To link the steps, you'll need to create a role that is capable of doing so. Go to `IAM` and create a Step Functions role, and attach the **CloudWatchEventsFullAccess** and **SageMakerFullAccess** policies. Once done, make use of the above steps to create a workflow. Quick debugging tip: jobs must have a unique name; you'll need to rename job names when debugging.

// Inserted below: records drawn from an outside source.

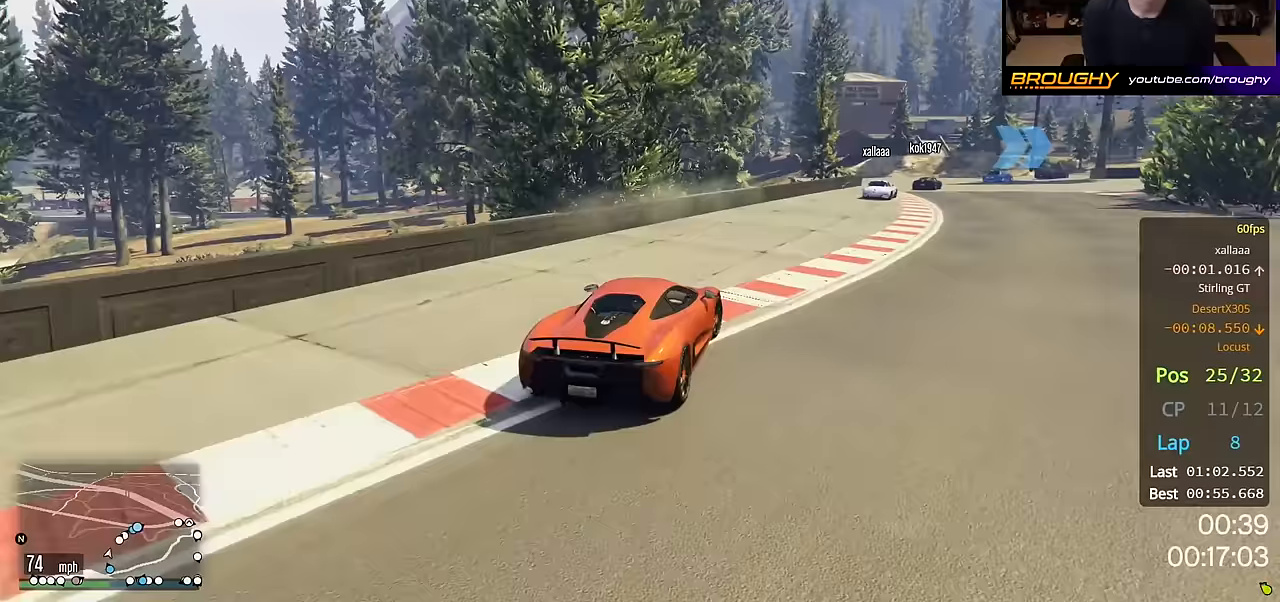
{"buttons": ["R2"], "left_stick": "center", "right_stick": "center", "events": [[17, "left_stick", "center"], [283, "left_stick", "right"], [450, "left_stick", "center"]]}
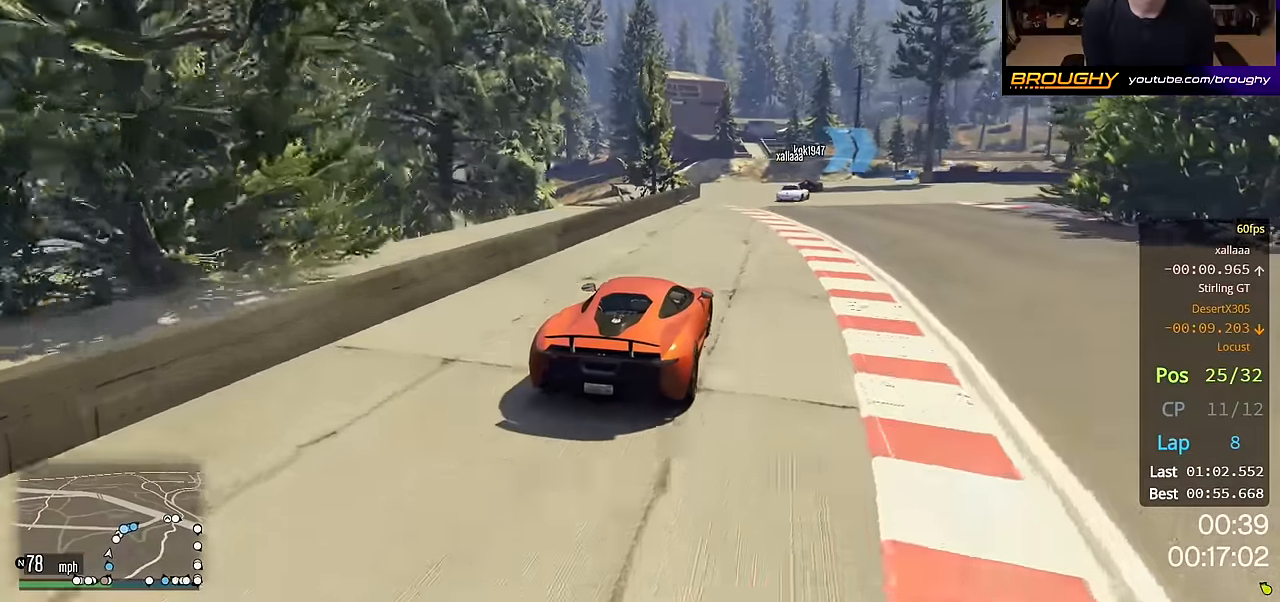
{"buttons": ["R2"], "left_stick": "center", "right_stick": "center", "events": [[200, "left_stick", "right"], [383, "left_stick", "center"]]}
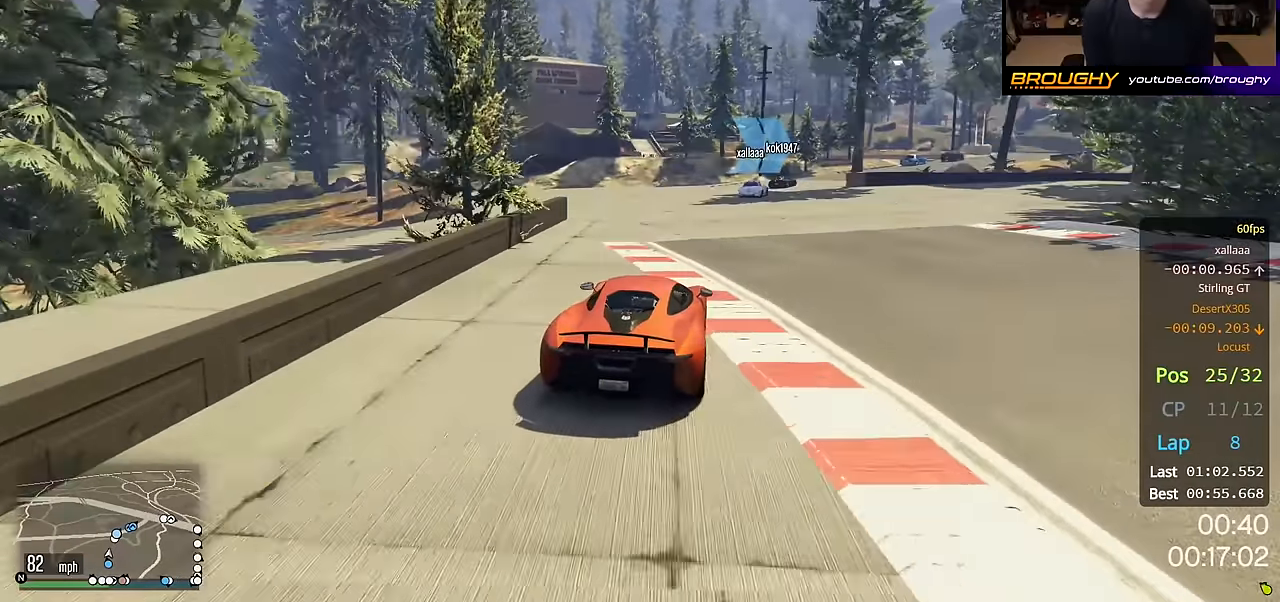
{"buttons": ["R2"], "left_stick": "right", "right_stick": "center", "events": [[117, "left_stick", "right"]]}
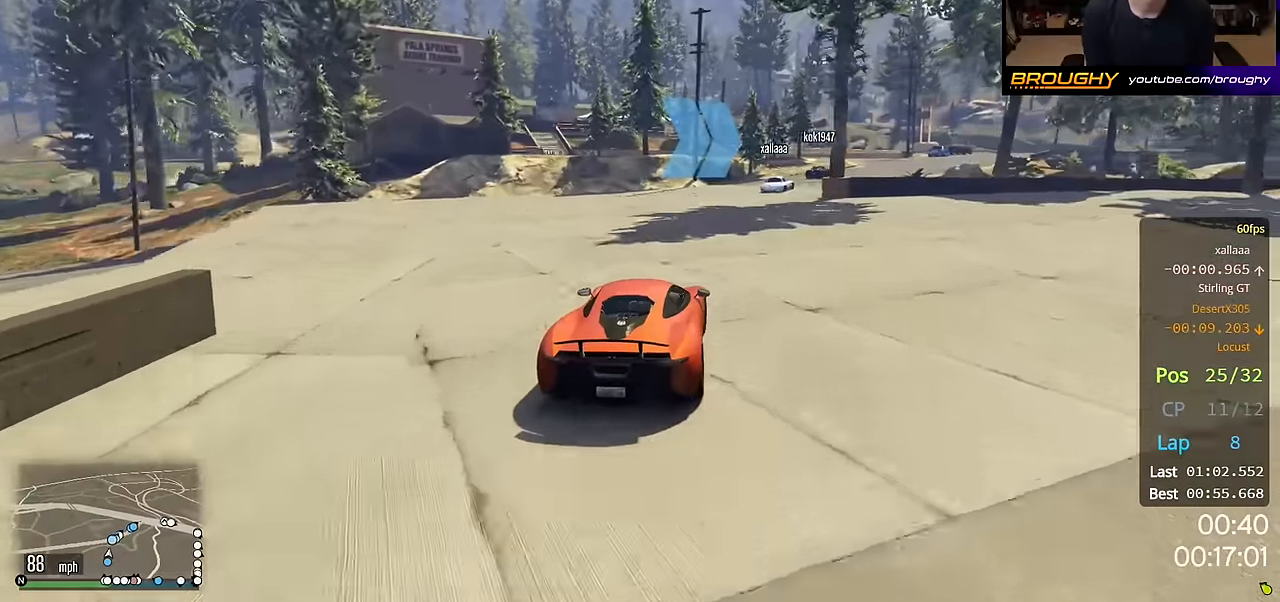
{"buttons": ["R2"], "left_stick": "right", "right_stick": "center", "events": [[50, "left_stick", "center"], [233, "left_stick", "right"], [417, "left_stick", "center"], [467, "left_stick", "right"]]}
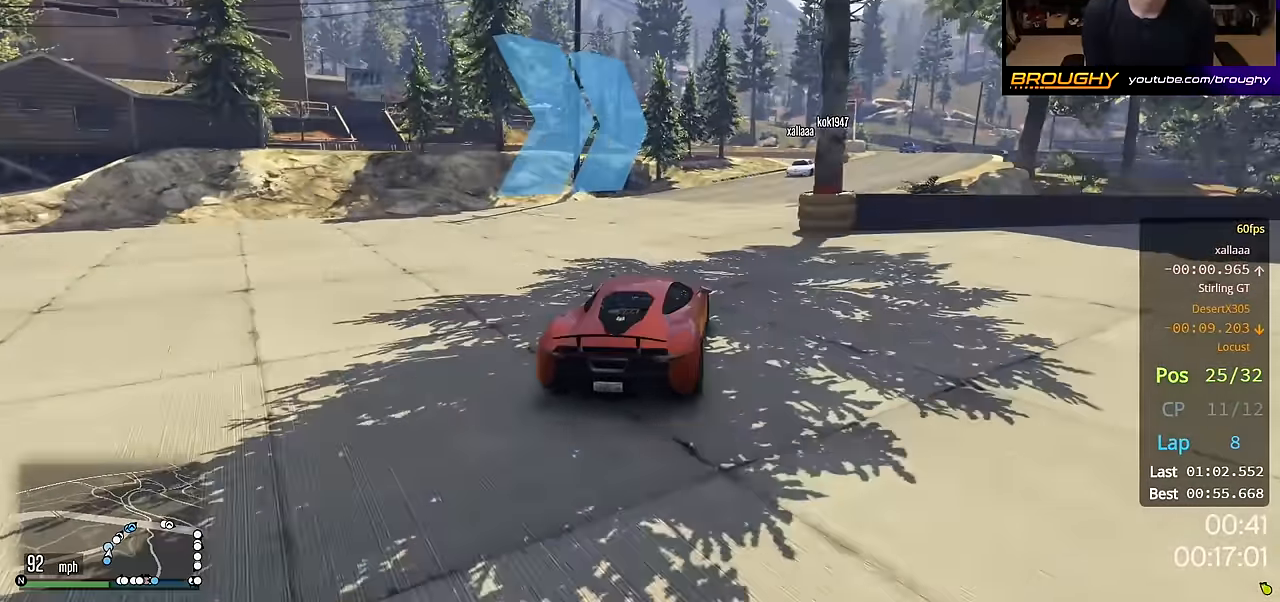
{"buttons": ["R2"], "left_stick": "center", "right_stick": "center", "events": [[150, "left_stick", "center"], [317, "left_stick", "right"], [450, "left_stick", "center"]]}
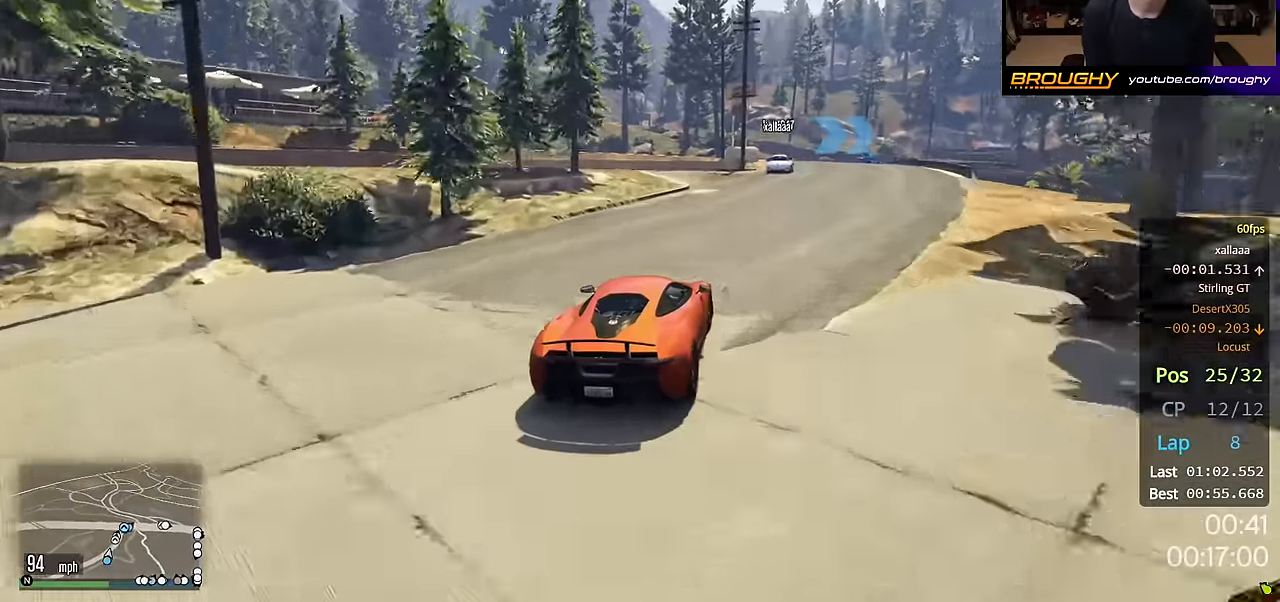
{"buttons": ["R2"], "left_stick": "center", "right_stick": "center", "events": [[133, "left_stick", "right"], [233, "left_stick", "center"]]}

Consider creating a method that will dynamically create unique job names! 

In [5]:
%%time
from stepfunctions.steps import Chain
from stepfunctions.workflow import Workflow

workflow_role = "arn:aws:iam::807711953667:role/udacity_step_20241123"
workflow_graph = Chain([processing_step, training_step])
workflow = Workflow(
    name="udacity_step_handson",
    definition=workflow_graph,
    role=workflow_role,
)
workflow.create()
###################################
## execute workflow
###################################
execution = workflow.execute(
    inputs={
        ## Each pre processing job (SageMaker processing job) requires a unique name
        "PreprocessingJobName": preprocessing_job_name, 
        ## Each Sagemaker Training job requires a unique name
        "TrainingJobName": training_job_name,        
    }
)
execution_output = execution.get_output(wait=True)
## CPU times: user 627 ms, sys: 79.8 ms, total: 707 ms
## Wall time: 5min 19s

CPU times: user 743 ms, sys: 63.1 ms, total: 806 ms
Wall time: 5min 47s


You can track the outcome of this workflow through a custom UI that gets generated! Check it out!    

⚠️ [vaib-amz commented on Feb 11, 2020](https://github.com/aws/aws-step-functions-data-science-sdk-python/issues/29#issuecomment-584783445)    
  `The graph visualizations provided by the Step Functions Data Science SDK are supported only on the standard Jupyter environment at present.`

In [6]:
execution.render_progress()